The U.S. garage sale incorporates elements of both gift and commodity exchange in a dynamic tension, one that complicates traditional characterizations of gift and commodity as oppositional and mutually exclusive. Despite its apparently marketlike mechanisms, much of garage sale exchange also partakes of the character of gift giving. The elasticity in pricing in this home‐based exchange allows sellers to take social relations into account, so that objects that change hands become hybrid varieties of “inalienable commodities.”
In this article, we examine ideological statements reflected in, and to a small extent created by, people's participation in garage sales.1 Although the article touches upon the economics of garage sales, its focus is on ideology, about how people understand what they are doing when they buy and sell, and how this relates to their more general perception of the social world and their position in it. The way people discuss their participation in garage sales tells a great deal about how they understand their worlds: patterns of work and consumption, claims (especially by women and the aged) that their daily activities have more dignity than is normally afforded them within society, a felt need for moral and practical networks.

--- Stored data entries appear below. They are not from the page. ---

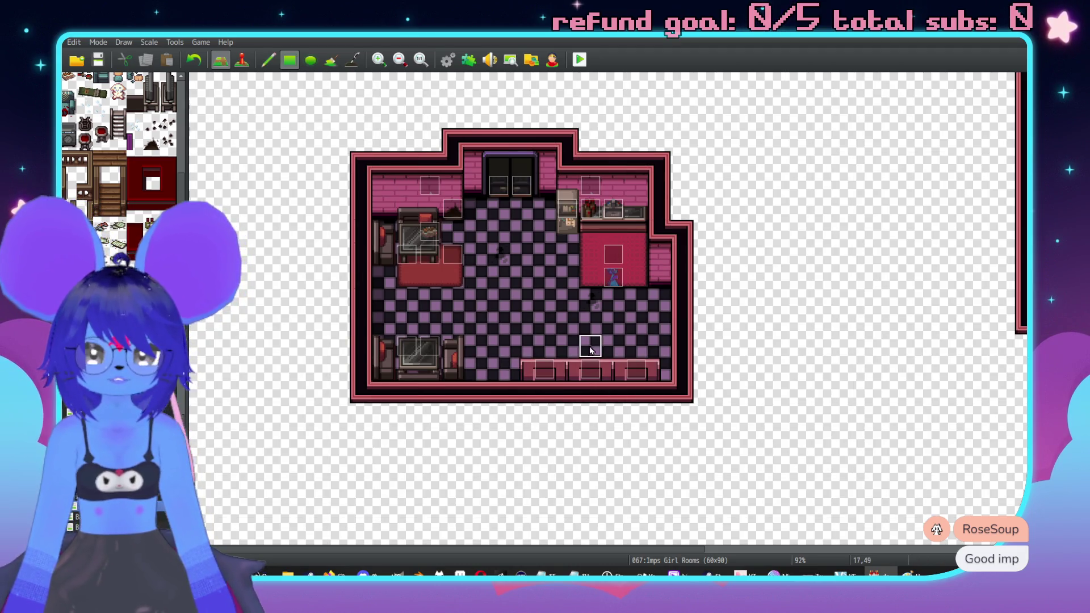
{"action": "key", "text": "F6"}
Step: Relocate the Lightsource event to tile 9,47 on the café's left side
{"action": "double_click", "coordinate": [615, 278]}
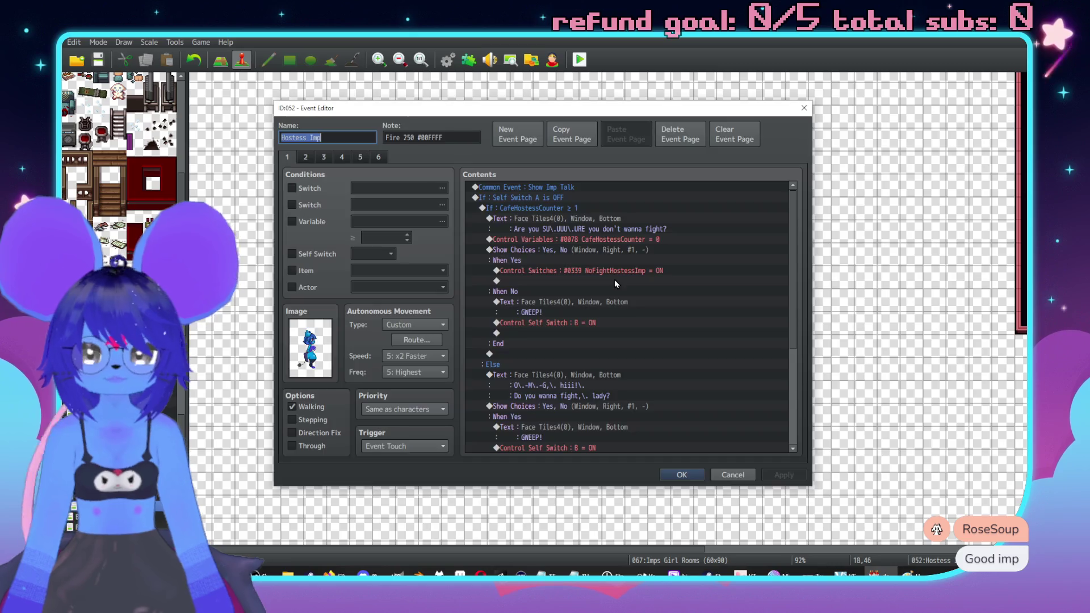
{"action": "key", "text": "Escape"}
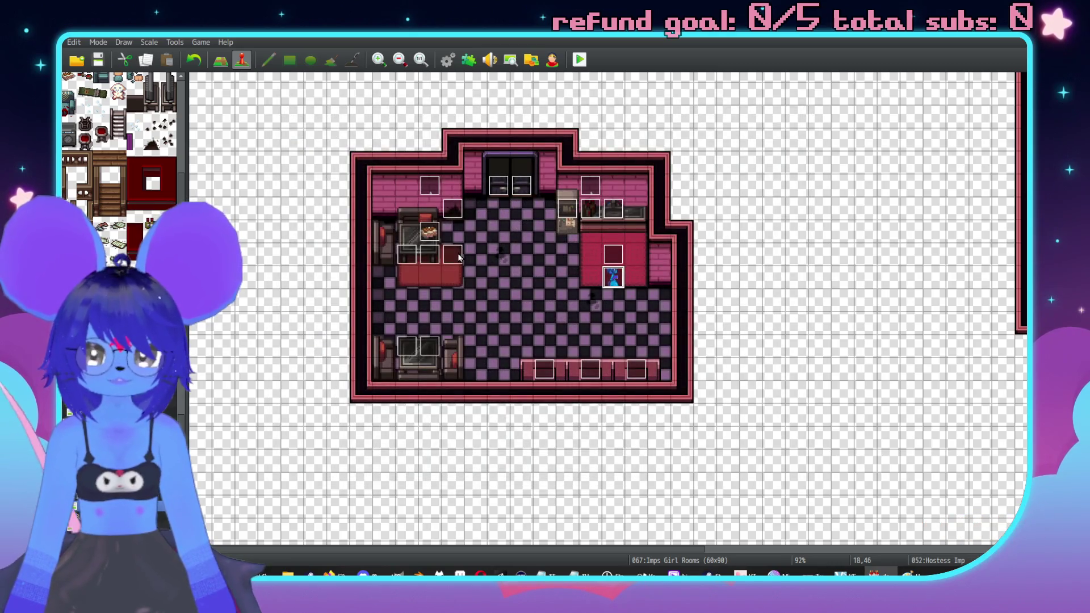
{"action": "double_click", "coordinate": [459, 257]}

The expression of ‘oppositional culture’in the statements garage sale participants make to describe their lives is certainly underdeveloped. It is not free of the dominant ideology, cannot be the basis of class‐conscious political practice and in present form poses little danger to any social institution (except perhaps department stores). Still it does contain, in shadowy form, seminal statements in contradiction to what is generally regarded as the dominant ideology. We will call these emerging elements ‘prefigurative cultural formations’, as in vague form they connote emergent social values. Further, we will argue that these prefigurative cultural formations are grouped into discrete ideological claims that we call ‘Visions of Power, each of which speaks to the empowerment of subordinate groups. We will discuss four specific Visions of Power: reclaiming control of one's work, creating a sense of social justice, beating the system, and feeling oneself a part of a nurturing community. Before attempting to demonstrate the utility of these concepts in understanding forms of belief reflected in garage sales and other informal economic activities, we will briefly explore our approach to ideology, and will attempt to situate it within the contemporary debate on the nature of ideology.